According to IMDB, Burgess had a run of TV shots in the late ’50s and early ’60s with character names like “Blonde”. More significantly, she had a small role as a cigarette girl named Sheila in a Twilight Zone called “The Prime Mover” with Buddy Ebsen. Popping that episode in the player, I declare that she looks for all the world like the same actress who plays Hatcheck in most of Staccato. I’m persuaded to my own satisfaction if I couldn’t stake my Pulitzer on it. This is one reason why it’s important for these old shows to be available. The standard reference books are still full of contradictions and omissions on shows that haven’t been seen in decades.

Among the guests, besides those already mentioned, are Michael Landon (as a pop singer), Shirley Knight (a pregnant wife), Susan Oliver (a songbird), Dean Stockwell (an uptight young nut), Mary Tyler Moore (a beauty contestant), and Jack Weston (a department store Santa in the Xmas episode where Johnny wishes the viewers a merry Christmas). Other familiar faces include Robert Harris, Ruta Lee, Nick Cravat, John Hoyt, Nobu McCarthy, Vladimir Sokoloff, Lloyd Corrigan, Mike Kellin, Harry Guardino, Len Lesser, Walter Burke, Marc Lawrence, Nita Talbot, Norman Fell, Geraldine Brooks, Frank DeKova, John Marley, Paul Stewart, Maxine Stuart, Sig Ruman, Arthur Batanides, Vito Scotti, Bert Remsen, George Voskovec, and Celia Lovsky.

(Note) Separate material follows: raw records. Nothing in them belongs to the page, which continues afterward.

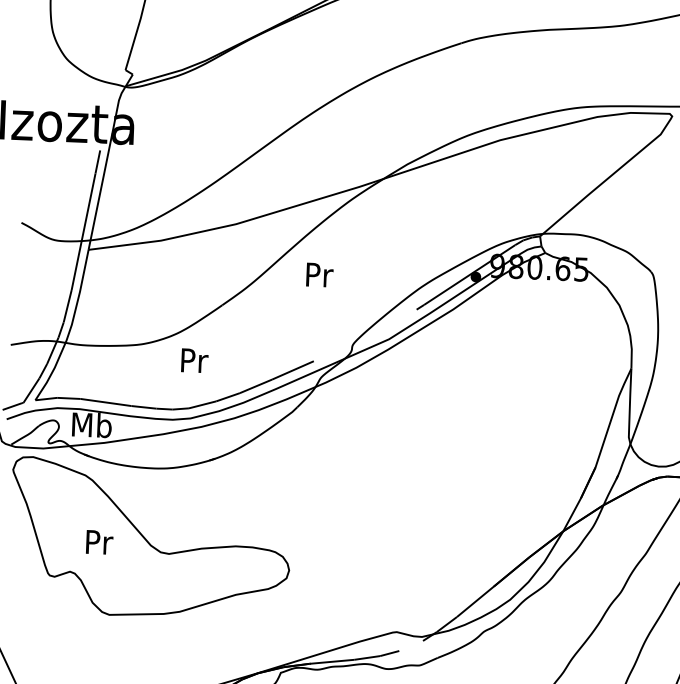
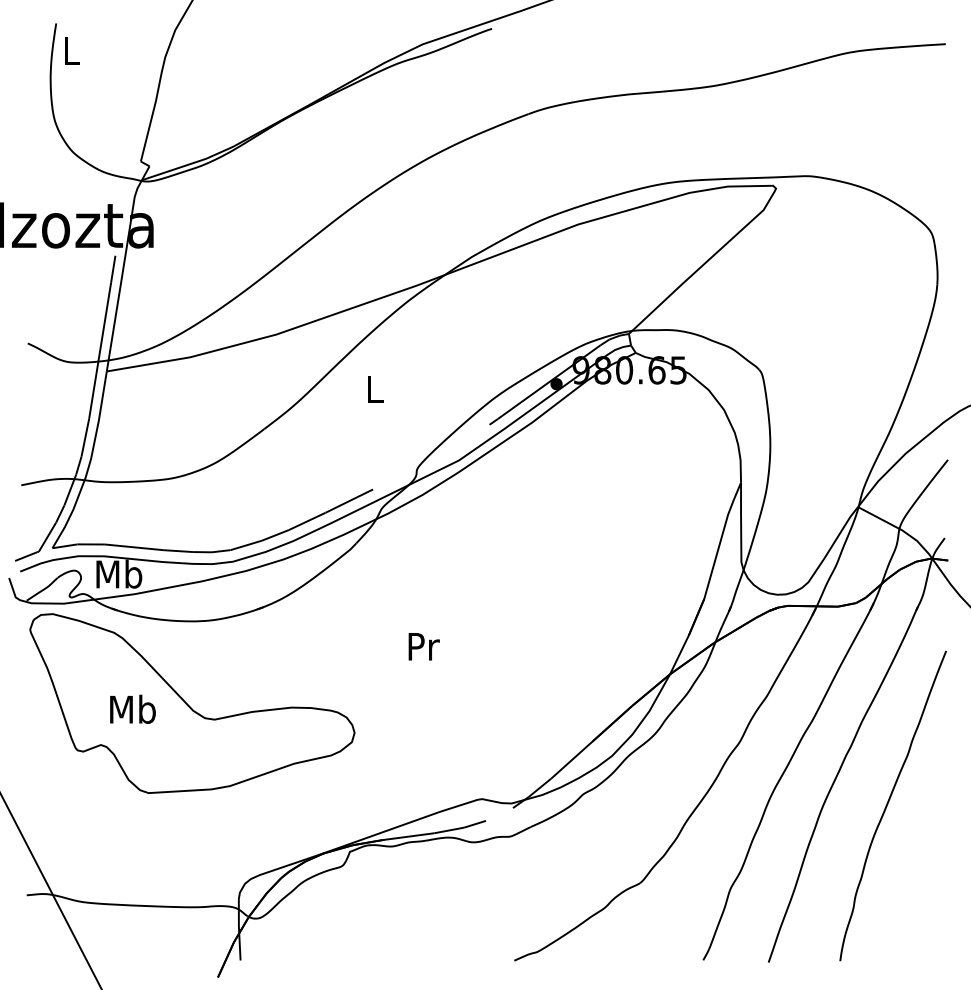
text: (319, 275) -> (375, 389), Pr -> L
text: (194, 360) -> (423, 646), moved
text: (98, 541) -> (132, 708), Pr -> Mb

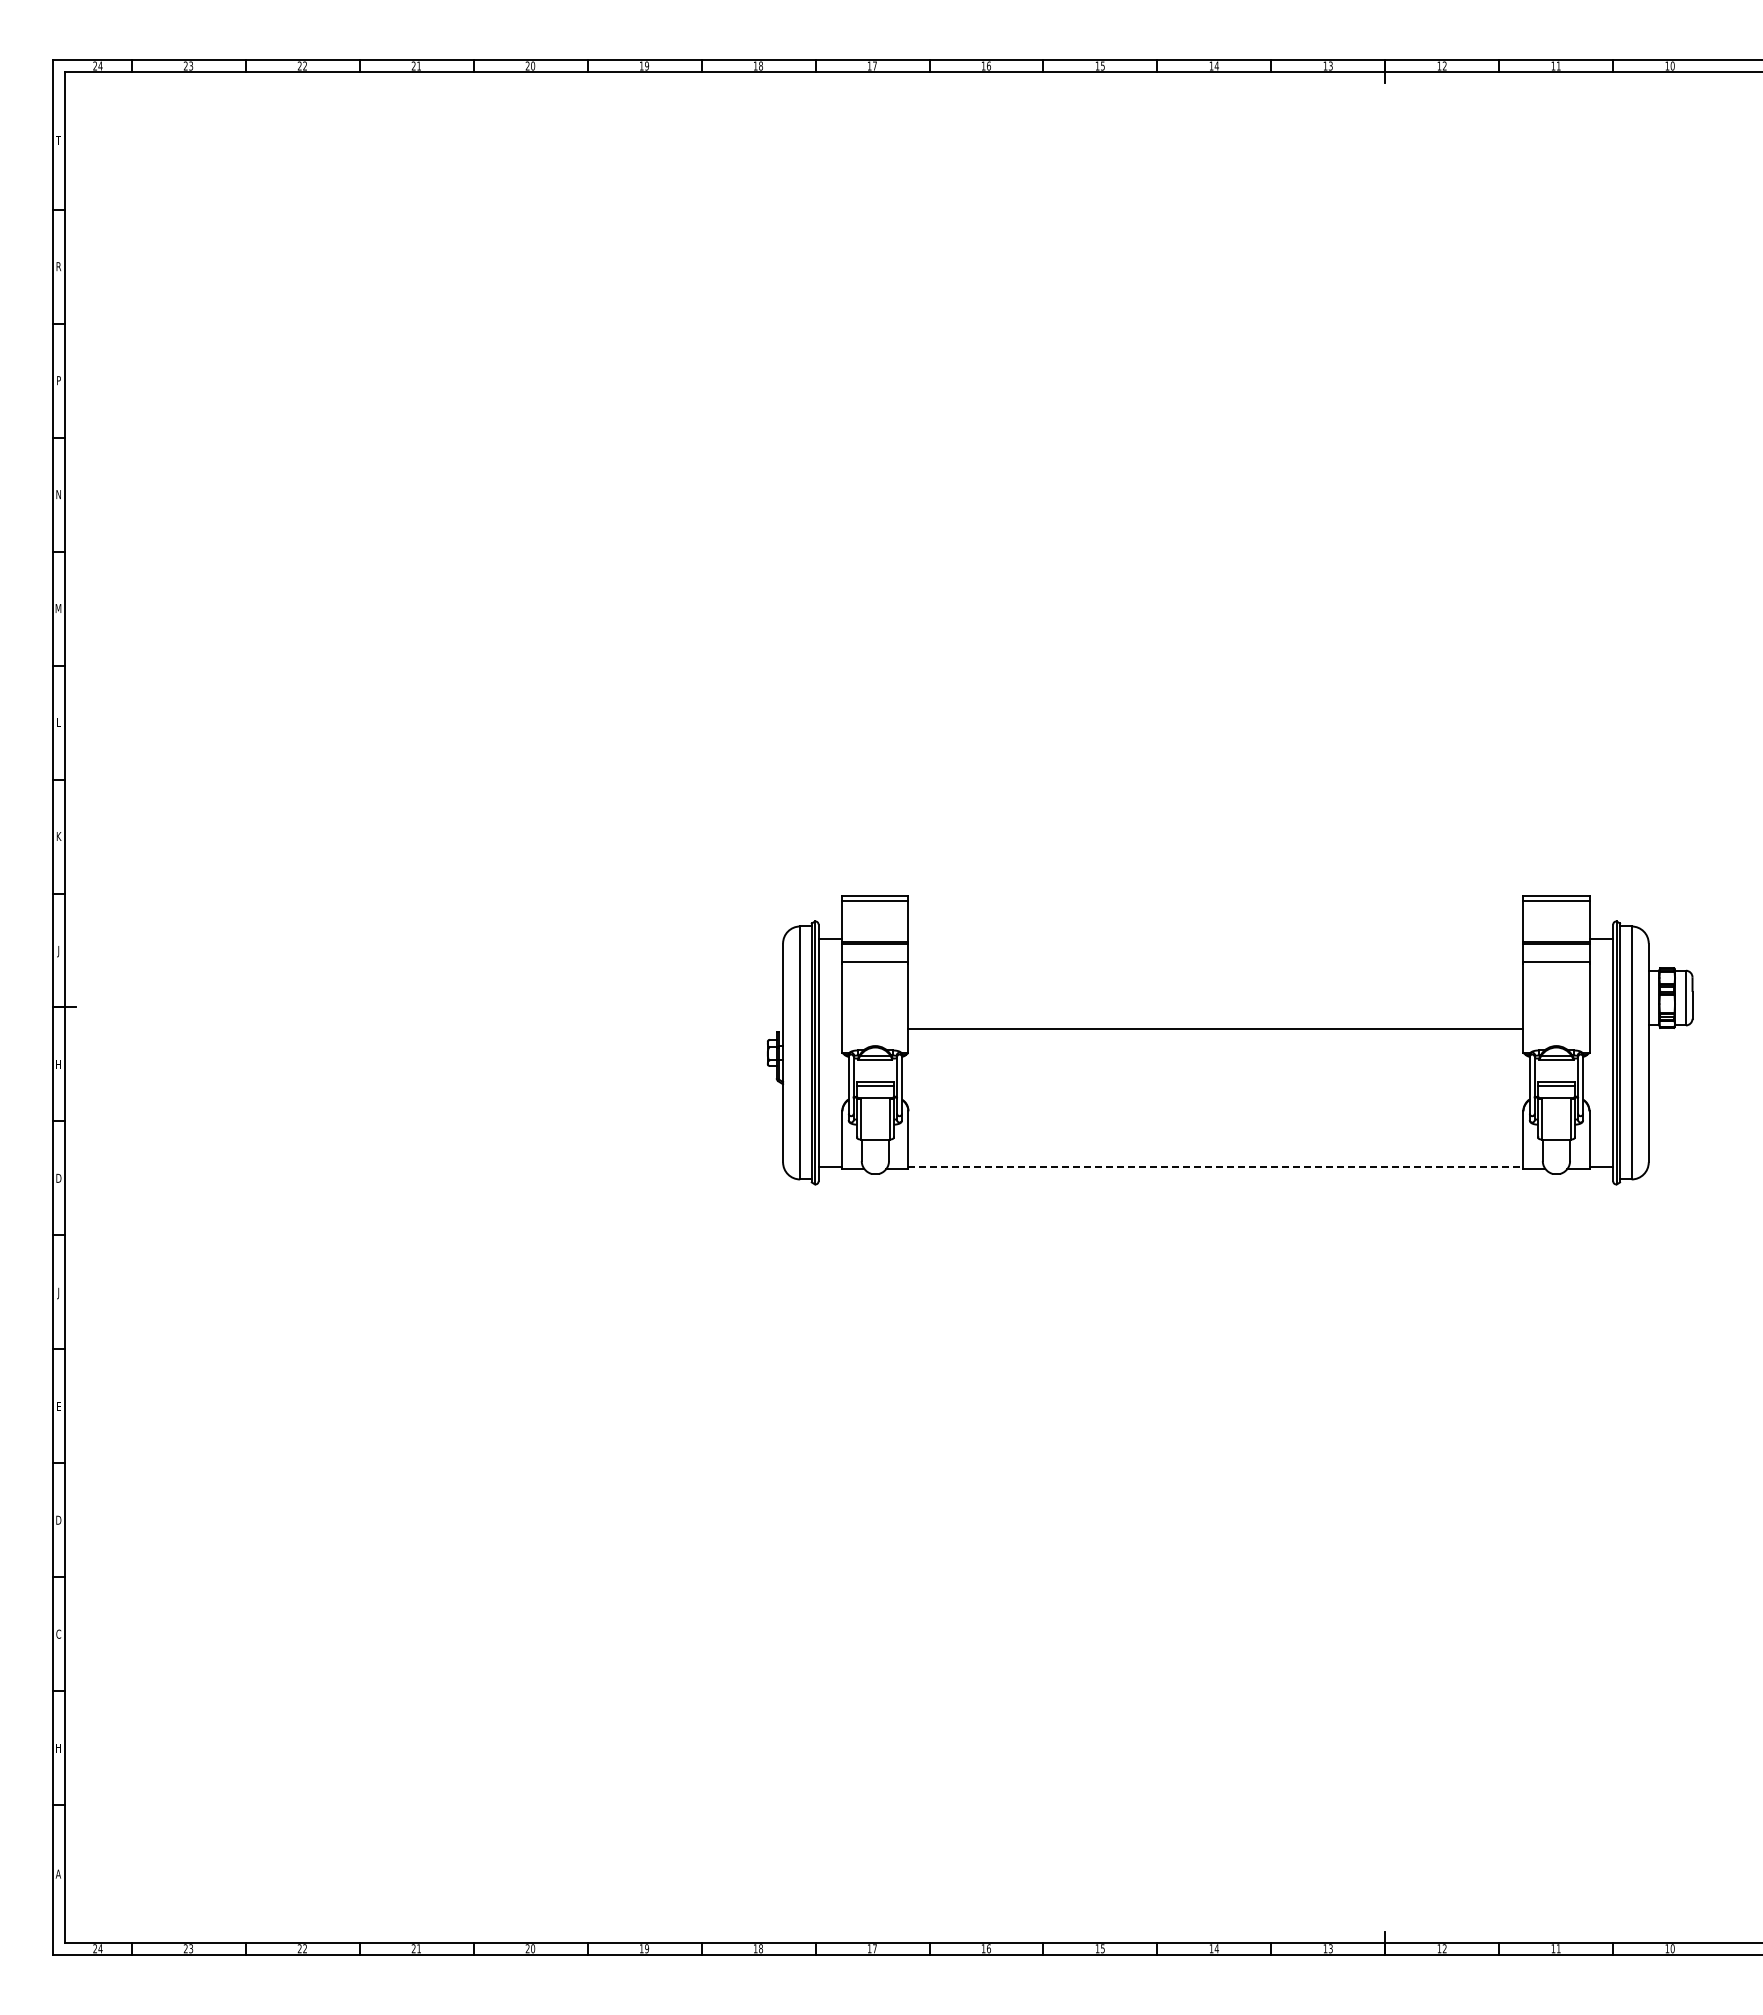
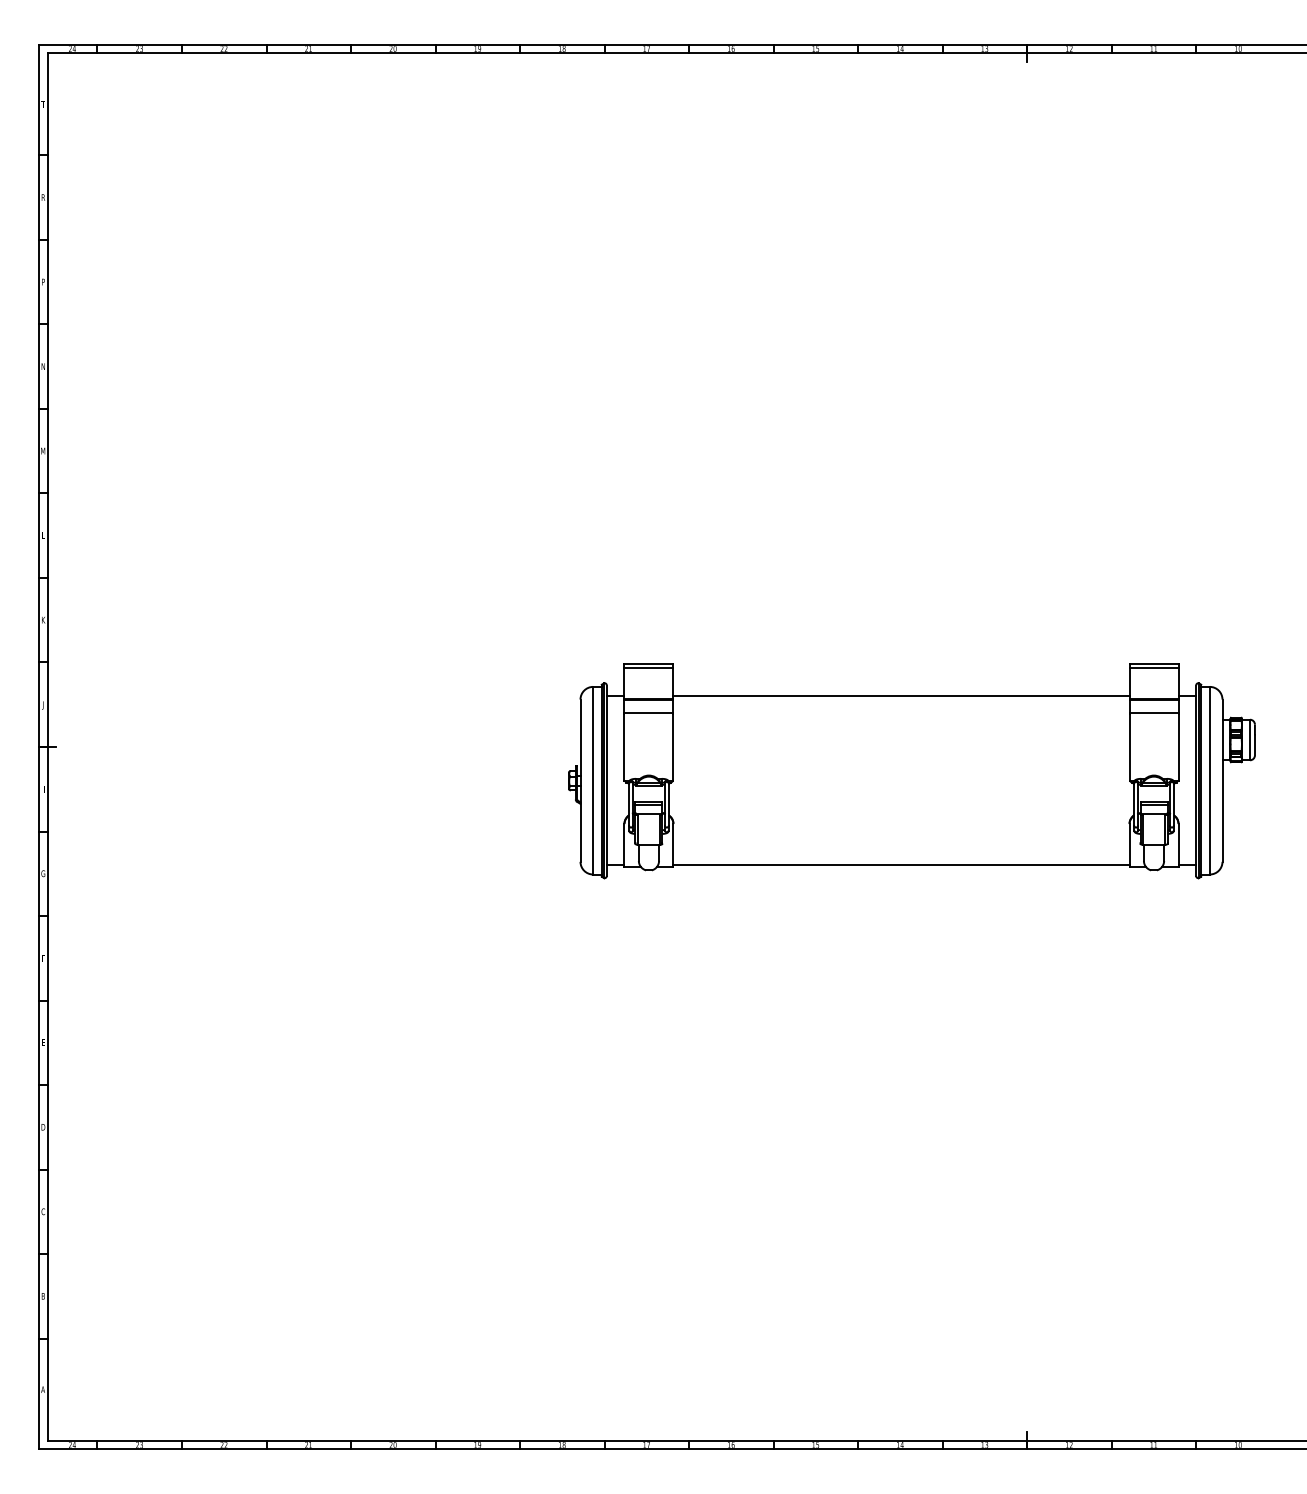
line: (1215, 1029) -> (901, 696), moved
line: (1216, 1166) -> (901, 864), dashed -> solid
text: (58, 1177) -> (43, 873), D -> G
text: (58, 1293) -> (43, 959), J -> F
text: (58, 1747) -> (43, 1295), H -> B

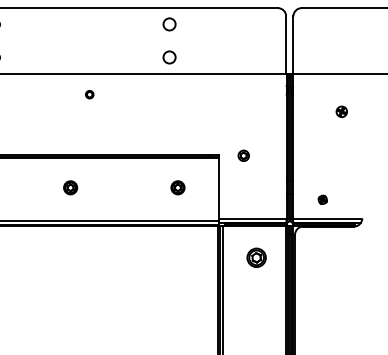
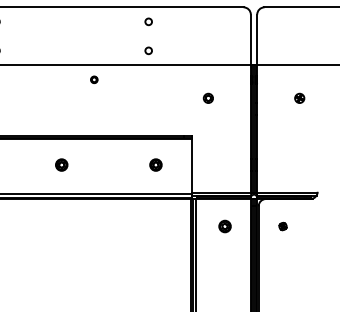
circle: (169, 24) -> (148, 21), size x0.62
circle: (169, 57) -> (148, 50), size x0.62
part: (89, 94) -> (94, 79), moved
part: (243, 155) -> (208, 98), moved
part: (322, 199) -> (282, 226), moved
part: (256, 257) -> (224, 226), size x0.71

Other directors are Bernard Girard (of M Squad), Sidney Lanfield (ditto), Boris Sagal, Joseph Pevney, James Hogan, Richard Whorf, and Jeffrey Hayden. Additional writers are Richard Berg, Douglas Taylor, Sidney Michaels, Henry Kane, Gerald Orsini, Hal Biller, Austin Kalish, James Landis, Shirl Hendryx, Jameson Brewer, Shimon Wincelberg, Michael Fessier, and Sam Gilman.

The series was produced by Everett Chambers (later of Columbo) and executive producer William Frye, who moved on to Boris Karloff’s Thriller. The main director of photography was Lionel Lindon, with various episodes shot by John F. Warren, Bud Thackery, Ray Cory, William F. Sickner, John L. Russell, Ray Rennahan, Benjamin H. Kline, Neal Beckner, and Irving Lippman–all M Squad alumni except Lippman (future DP of The Monkees). I feel compelled to mention all these people because their work contributes immeasurably to the show.

The three-disc box has no extras, but frankly, stumbling across all 29 episodes of this lost series in such excellent shape already feels like a big fat extra. Dig it, baby.